With all of that set up, we can now select features that we will use to generate feature vectors for each pair in `cand`. Here we use the default typical set of features, however `extra_features` can be set to `True` which will cause the code to generate _significantly_ more features, and likely improve model accuracy at the cost of increased runtime for feature vector generation and active learning.

In [None]:
selector = FeatureSelector(extra_features=False)

features = selector.select_features(A.drop('_id'), B.drop('_id'))

## 4. Generating Feature Vectors

Now that we have selected features, we can generate feature vectors for each pair in `cand`. First we need to build the features and then we can generate the actual feature vectors.

In [None]:
fv_gen = FVGenerator(features)
fv_gen.build(A, B)
fvs = fv_gen.generate_fvs(cand)
fvs = model.prep_fvs(fvs, 'features')


## 5. Selecting Seeds

Once we have the feature vectors, we can select seeds for active learning, for this operation we need to score each pair which is _positively_ correlated with being a match. That is the higher the score for the pair the more likely it is to be a match. In this example, we just take the sum of all the components of the feature vector for each pair. 

In [None]:
fvs = fvs.withColumn('score', F.aggregate('features', F.lit(0.0), lambda acc, x : acc + F.when(x.isNotNull() & ~F.isnan(x), x).otherwise(0.0) ))
seeds = select_seeds(fvs, 50, labeler, 'score')

## 6. Training the Model with Active Learning

Next we run active learning, for at most 50 iterations with a batch size of 10. This process will then output a trained model.

:: Directions ::
**1)** In the active learning tutorial, what iteration limit and batch size does the training step use?
**2)** Carry on the active learning tutorial from its last sentence.

:: Material ::
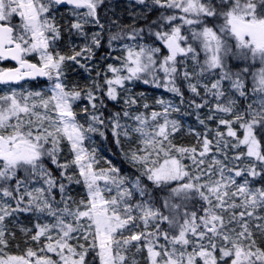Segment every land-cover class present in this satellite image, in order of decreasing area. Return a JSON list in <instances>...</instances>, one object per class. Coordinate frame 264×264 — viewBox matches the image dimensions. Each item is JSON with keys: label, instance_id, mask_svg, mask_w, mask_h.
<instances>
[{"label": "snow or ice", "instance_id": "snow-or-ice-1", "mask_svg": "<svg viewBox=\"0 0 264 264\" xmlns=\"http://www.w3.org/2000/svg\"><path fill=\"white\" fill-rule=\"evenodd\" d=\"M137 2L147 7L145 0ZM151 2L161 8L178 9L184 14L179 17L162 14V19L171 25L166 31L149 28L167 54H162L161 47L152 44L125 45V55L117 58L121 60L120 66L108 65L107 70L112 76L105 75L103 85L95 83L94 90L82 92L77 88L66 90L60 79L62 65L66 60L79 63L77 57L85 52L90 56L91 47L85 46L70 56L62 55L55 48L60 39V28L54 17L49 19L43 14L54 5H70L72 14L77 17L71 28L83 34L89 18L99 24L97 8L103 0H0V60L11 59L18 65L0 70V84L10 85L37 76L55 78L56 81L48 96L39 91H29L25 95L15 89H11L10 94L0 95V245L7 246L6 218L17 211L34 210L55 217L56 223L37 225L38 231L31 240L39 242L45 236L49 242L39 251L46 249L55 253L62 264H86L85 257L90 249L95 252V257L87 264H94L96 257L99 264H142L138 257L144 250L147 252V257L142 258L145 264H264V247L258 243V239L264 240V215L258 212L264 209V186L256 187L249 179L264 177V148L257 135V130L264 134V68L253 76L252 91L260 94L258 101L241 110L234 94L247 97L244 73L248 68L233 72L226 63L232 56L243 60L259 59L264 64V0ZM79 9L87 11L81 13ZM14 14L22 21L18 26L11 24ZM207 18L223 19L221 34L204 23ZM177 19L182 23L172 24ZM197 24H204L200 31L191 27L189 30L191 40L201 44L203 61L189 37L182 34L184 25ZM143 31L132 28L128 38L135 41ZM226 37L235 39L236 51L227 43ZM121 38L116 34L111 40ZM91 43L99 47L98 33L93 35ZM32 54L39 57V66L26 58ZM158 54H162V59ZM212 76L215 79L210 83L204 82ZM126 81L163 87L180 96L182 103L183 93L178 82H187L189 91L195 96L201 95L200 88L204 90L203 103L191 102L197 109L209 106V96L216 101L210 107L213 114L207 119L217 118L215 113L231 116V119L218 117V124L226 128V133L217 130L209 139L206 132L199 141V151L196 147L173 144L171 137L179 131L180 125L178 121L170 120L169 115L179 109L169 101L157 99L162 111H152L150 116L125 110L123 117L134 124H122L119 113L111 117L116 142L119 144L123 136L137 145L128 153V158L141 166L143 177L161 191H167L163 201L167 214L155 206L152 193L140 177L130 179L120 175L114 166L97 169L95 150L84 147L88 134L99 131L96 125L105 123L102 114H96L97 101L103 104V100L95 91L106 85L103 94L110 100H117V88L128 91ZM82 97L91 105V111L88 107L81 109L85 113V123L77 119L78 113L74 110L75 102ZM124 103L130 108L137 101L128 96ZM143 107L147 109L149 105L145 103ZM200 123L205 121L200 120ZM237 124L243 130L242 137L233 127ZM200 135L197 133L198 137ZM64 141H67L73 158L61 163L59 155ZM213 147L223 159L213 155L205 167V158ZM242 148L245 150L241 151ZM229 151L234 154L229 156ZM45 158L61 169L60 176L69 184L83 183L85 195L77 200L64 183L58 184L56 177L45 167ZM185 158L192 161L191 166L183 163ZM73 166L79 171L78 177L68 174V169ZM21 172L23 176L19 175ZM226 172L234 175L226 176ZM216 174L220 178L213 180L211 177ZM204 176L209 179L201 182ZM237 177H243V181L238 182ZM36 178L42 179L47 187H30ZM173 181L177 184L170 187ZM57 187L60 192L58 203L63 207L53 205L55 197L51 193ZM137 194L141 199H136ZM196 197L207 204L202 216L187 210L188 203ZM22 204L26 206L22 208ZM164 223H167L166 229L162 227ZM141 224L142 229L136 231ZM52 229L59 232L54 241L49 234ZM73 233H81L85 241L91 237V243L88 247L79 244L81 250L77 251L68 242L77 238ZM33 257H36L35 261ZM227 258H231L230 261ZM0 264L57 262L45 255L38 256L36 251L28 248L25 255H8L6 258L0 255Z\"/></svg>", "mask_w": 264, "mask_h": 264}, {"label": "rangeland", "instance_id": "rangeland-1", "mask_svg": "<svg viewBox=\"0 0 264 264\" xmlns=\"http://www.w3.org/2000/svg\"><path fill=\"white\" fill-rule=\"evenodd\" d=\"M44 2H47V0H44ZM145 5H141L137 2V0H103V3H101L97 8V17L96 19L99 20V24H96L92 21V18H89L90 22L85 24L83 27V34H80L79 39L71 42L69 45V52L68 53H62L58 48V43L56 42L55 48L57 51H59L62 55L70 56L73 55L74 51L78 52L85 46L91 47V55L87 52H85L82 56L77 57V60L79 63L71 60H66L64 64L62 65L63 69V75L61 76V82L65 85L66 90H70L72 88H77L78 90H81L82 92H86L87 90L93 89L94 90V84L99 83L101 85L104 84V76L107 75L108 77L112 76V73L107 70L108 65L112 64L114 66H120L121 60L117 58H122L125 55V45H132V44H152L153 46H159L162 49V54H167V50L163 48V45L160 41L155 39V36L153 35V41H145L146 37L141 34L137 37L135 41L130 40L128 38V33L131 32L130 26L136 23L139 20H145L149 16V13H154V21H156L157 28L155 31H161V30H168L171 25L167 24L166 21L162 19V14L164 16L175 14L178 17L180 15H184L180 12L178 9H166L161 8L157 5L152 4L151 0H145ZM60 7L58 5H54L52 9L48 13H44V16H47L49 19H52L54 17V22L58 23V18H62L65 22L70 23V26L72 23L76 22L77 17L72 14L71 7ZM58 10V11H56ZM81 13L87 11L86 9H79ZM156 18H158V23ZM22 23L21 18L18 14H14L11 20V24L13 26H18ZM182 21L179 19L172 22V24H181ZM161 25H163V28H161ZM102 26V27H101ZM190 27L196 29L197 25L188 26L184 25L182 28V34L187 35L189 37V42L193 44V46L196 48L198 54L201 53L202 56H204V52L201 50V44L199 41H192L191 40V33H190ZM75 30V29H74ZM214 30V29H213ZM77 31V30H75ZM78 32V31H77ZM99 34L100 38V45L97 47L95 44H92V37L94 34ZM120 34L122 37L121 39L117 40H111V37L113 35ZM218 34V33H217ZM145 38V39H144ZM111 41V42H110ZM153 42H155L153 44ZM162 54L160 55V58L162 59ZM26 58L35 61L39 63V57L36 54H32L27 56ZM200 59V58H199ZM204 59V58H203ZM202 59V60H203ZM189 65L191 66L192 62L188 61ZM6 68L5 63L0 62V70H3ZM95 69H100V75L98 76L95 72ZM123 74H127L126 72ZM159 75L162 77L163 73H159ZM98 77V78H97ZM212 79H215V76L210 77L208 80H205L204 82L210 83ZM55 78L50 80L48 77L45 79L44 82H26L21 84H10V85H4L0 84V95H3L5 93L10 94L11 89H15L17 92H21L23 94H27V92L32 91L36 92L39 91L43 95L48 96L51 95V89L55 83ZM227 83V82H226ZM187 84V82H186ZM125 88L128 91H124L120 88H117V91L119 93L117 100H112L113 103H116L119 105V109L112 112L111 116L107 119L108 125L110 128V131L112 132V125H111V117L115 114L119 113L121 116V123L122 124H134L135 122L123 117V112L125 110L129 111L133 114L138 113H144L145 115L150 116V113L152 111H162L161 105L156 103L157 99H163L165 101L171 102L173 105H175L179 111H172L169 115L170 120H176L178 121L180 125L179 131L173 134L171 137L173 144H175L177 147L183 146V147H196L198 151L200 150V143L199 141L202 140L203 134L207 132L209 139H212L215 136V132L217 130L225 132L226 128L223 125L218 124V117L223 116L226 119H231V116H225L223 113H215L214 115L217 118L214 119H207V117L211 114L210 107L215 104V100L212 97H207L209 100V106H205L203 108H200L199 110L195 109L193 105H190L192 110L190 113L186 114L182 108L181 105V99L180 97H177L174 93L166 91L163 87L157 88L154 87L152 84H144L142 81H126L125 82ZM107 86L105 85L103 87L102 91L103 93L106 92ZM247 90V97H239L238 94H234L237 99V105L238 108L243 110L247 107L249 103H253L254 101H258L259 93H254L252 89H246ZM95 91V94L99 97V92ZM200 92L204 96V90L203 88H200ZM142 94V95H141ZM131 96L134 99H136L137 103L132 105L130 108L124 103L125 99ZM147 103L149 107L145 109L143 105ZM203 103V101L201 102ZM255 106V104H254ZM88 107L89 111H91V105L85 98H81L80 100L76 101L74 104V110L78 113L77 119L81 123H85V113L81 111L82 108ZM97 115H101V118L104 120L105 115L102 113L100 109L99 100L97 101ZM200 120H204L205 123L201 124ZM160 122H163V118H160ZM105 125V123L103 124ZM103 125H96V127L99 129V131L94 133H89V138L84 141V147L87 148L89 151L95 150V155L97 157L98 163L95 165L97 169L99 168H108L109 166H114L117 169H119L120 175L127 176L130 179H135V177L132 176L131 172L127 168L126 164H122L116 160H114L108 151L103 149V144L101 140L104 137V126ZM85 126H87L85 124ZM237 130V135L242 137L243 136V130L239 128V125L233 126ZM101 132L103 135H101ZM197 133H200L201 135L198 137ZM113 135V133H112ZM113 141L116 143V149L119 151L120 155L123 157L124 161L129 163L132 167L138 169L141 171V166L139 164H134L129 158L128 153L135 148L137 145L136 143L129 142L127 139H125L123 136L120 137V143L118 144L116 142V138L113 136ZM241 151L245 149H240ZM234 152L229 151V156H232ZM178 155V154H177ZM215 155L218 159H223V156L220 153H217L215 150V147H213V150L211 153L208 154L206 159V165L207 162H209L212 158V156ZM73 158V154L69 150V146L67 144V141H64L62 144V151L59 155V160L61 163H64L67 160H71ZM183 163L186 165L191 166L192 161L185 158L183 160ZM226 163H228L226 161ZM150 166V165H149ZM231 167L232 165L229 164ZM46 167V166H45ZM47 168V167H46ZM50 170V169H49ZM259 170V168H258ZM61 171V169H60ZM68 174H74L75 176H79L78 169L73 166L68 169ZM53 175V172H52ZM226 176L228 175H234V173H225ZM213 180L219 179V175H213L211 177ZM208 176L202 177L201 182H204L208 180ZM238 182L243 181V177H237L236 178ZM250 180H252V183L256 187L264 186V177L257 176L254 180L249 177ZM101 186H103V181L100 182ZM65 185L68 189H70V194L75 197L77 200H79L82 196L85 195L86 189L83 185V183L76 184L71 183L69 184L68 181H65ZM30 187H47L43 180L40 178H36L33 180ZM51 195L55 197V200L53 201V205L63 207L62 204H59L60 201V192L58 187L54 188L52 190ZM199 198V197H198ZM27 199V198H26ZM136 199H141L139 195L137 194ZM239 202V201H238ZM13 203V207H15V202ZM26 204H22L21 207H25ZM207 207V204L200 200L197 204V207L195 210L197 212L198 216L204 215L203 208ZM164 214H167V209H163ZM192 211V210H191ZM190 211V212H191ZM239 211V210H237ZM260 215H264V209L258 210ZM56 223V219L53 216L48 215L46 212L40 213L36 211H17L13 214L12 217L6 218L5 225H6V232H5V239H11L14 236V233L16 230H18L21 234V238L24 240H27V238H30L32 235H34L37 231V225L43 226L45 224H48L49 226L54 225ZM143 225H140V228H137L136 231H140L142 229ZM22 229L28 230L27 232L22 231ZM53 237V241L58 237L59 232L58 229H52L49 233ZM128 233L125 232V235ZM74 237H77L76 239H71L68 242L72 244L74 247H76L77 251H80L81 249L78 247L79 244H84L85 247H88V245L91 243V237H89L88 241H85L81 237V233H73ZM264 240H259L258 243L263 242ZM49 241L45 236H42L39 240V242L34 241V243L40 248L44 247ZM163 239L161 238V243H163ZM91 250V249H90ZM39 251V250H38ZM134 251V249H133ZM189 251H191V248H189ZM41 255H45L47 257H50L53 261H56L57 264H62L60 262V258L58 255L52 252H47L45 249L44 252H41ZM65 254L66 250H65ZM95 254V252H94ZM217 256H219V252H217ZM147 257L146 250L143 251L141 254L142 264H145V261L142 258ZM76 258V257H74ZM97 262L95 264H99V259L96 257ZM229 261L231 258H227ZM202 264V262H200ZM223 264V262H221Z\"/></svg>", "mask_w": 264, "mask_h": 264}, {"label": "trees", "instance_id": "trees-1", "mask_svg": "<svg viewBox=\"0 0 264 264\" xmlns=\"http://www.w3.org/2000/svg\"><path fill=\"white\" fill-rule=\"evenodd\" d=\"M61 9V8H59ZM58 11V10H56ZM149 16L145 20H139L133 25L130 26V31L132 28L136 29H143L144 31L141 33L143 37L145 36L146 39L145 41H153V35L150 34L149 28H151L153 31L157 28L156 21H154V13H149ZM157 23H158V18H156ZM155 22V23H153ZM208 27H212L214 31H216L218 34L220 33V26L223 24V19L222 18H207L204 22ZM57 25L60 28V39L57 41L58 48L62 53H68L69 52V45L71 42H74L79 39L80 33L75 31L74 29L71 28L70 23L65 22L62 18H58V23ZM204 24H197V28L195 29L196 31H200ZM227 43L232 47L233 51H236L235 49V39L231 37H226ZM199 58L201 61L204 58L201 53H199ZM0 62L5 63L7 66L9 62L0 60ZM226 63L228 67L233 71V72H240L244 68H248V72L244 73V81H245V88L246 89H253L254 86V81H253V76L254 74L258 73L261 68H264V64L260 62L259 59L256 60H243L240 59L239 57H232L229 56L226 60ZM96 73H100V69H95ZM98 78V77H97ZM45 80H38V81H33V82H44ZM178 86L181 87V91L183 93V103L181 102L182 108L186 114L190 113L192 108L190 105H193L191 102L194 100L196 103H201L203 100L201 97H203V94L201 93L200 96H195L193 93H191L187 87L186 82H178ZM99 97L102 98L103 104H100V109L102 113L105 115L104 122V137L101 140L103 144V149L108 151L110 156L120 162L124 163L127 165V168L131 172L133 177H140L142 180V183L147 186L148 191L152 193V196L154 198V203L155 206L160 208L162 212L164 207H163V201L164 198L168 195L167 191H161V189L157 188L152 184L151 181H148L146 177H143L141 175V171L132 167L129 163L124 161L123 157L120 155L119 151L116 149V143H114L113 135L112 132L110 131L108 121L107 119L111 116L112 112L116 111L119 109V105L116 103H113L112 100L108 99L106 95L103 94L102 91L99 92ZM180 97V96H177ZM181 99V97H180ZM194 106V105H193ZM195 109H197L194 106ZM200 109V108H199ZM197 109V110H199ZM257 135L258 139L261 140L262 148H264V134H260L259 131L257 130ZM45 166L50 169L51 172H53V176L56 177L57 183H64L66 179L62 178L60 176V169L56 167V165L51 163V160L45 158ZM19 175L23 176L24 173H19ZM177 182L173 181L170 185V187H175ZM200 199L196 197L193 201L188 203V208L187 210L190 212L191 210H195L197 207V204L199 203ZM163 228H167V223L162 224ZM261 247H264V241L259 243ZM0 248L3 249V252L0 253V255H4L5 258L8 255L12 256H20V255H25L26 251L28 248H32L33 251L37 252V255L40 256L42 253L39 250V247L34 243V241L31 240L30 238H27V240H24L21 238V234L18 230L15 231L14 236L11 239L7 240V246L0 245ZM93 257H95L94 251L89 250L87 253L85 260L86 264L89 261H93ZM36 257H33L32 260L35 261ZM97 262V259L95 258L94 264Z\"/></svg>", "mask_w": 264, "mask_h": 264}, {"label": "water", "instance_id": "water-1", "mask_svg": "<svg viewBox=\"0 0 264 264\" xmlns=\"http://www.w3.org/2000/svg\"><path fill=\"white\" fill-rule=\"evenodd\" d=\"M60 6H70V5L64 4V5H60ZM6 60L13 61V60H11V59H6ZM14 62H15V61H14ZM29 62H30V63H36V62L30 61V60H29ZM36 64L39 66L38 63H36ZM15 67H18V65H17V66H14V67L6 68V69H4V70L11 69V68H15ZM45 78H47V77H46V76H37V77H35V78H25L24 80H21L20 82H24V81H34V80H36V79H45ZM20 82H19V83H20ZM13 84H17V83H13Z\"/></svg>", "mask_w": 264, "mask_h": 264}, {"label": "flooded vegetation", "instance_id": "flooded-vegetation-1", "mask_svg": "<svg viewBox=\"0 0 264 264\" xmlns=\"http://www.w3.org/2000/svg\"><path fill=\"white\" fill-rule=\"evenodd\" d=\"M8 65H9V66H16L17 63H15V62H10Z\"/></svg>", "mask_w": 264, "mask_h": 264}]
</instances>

:: Answers to the tasks ::
**1)** At most 50 iterations, with a batch size of 10.

**2)**
In [None]:
active_learner = EntropyActiveLearner(model, labeler, batch_size=10, max_iter=50)
trained_model = active_learner.train(fvs, seeds)


## 7. Applying the Trained Model
We can then apply the trained model to the feature vectors, outputting the binary prediction into a `fvs['prediction']` and the confidence of the prediction to `fvs['condifidence']`. 

In [None]:
fvs = trained_model.predict(fvs, 'features', 'prediction')
fvs = trained_model.prediction_conf(fvs, 'features', 'confidence')

Finally, we can compute precision, recall, and f1 of the predictions made by the model. 

In [None]:
res = fvs.toPandas()

predicted_matches = set(res.loc[res['prediction'].eq(1.0)][['id1', 'id2']].itertuples(name=None, index=False))

true_positives = len(gold & predicted_matches)
precision = true_positives / len(predicted_matches)
recall = true_positives / len(gold)
f1 = (precision * recall * 2) / (precision + recall)

print(
f'''
{true_positives=}
{precision=}
{recall=}
{f1=}
'''
)